# Santiago Jorge, congrats!!



## Venezuelan_sweetie

*Hey, buddy! Congratulations for your first thousand posts!*​ 
*Thanks for all the help --and all the fun with the additional remarks, Mr. USA.*​ 
*Por otros mil... *​


----------



## Santiago Jorge

You noticed I had hit my 1000 mark? Thank you for your graciousness!


----------



## frida-nc

Good work--I like your posts, short and on the mark.
Look forward to meeting you in the Forums.
Regards,
Frida.


----------



## Antpax

Muchas Felicidades Santi. Gran forero que siempre está ahí y con el que da gusto coincidir por los hilos.

Saludos.

Ant.


----------



## Santiago Jorge

¡Gracias Ant y frida!  Me da gusto ser forero con gente tanto como ustedes.


----------



## DCPaco

¡Enhorabuena James George! 

Saludos,

Paco


----------



## Venezuelan_sweetie

DCPaco said:


> ¡Enhorabuena James George!
> 
> Saludos,
> 
> Paco


 
Hey, hey!  That's my own-and-very-personal way to call him!

No hagas que una mujer se enfade por el nick que le tiene a alguien!!

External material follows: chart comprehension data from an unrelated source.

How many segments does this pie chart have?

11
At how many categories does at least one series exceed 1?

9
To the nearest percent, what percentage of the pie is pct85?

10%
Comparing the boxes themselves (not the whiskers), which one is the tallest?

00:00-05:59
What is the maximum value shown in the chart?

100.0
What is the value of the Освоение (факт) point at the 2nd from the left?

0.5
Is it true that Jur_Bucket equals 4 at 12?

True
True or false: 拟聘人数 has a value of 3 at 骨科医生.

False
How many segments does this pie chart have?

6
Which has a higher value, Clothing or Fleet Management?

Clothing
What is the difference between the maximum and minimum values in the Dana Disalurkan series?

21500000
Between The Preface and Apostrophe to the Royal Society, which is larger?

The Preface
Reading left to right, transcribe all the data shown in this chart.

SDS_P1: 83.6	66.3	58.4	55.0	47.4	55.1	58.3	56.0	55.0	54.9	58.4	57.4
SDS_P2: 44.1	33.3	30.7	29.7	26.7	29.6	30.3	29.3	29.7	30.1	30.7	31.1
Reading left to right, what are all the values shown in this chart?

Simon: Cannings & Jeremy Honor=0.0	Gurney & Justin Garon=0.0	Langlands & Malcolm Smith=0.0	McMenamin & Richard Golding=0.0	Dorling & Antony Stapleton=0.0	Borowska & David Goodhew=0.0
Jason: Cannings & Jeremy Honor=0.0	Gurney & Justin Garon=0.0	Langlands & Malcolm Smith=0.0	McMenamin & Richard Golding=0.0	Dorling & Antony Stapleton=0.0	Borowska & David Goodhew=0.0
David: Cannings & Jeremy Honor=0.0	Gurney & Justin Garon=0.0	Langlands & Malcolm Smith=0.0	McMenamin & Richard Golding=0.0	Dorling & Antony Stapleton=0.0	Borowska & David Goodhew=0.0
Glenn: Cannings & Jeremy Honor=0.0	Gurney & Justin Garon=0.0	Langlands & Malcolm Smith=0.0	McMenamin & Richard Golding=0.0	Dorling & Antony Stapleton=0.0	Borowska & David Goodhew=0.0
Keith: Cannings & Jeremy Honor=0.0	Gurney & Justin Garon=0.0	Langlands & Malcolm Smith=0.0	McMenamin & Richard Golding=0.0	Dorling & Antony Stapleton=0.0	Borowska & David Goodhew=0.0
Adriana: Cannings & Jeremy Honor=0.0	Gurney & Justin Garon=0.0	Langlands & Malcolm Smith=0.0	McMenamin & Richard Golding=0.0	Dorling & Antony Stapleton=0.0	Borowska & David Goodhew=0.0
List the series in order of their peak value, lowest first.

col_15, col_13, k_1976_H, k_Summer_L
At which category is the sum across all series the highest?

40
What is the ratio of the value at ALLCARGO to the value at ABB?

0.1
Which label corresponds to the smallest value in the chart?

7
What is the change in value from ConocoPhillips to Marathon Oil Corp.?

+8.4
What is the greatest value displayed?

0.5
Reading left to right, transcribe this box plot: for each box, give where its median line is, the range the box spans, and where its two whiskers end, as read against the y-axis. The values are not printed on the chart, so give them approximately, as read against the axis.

You wanna fight, huh?  You wanna fight?


----------



## DCPaco

Venezuelan_sweetie said:


> Hey, hey! That's my own-and-very-personal way to call him!
> 
> No hagas que una mujer se enfade por el nick que le tiene a alguien!!
> 
> You wanna fight, huh? You wanna fight?


 

Hahahaha!  You're too funny.


----------



## Venezuelan_sweetie

DCPaco said:


> Hahahaha! You're too funny.


 
Yeah, right... Ya won't think me funny when my fists are havin' a party on you... 

Bueno... si me oyeras diciendo esas bobadas así toda congestionada como ando (I have a mean, mean cold today), ahí sí que te me revientas de las carcajadas!


----------



## Santiago Jorge

Thanks Paco, and get well soon Miss Venezuela!


----------



## fenixpollo

*Happy Postiversary, Jorge! *


----------



## Santiago Jorge

Thank you, Fenixpollo!


----------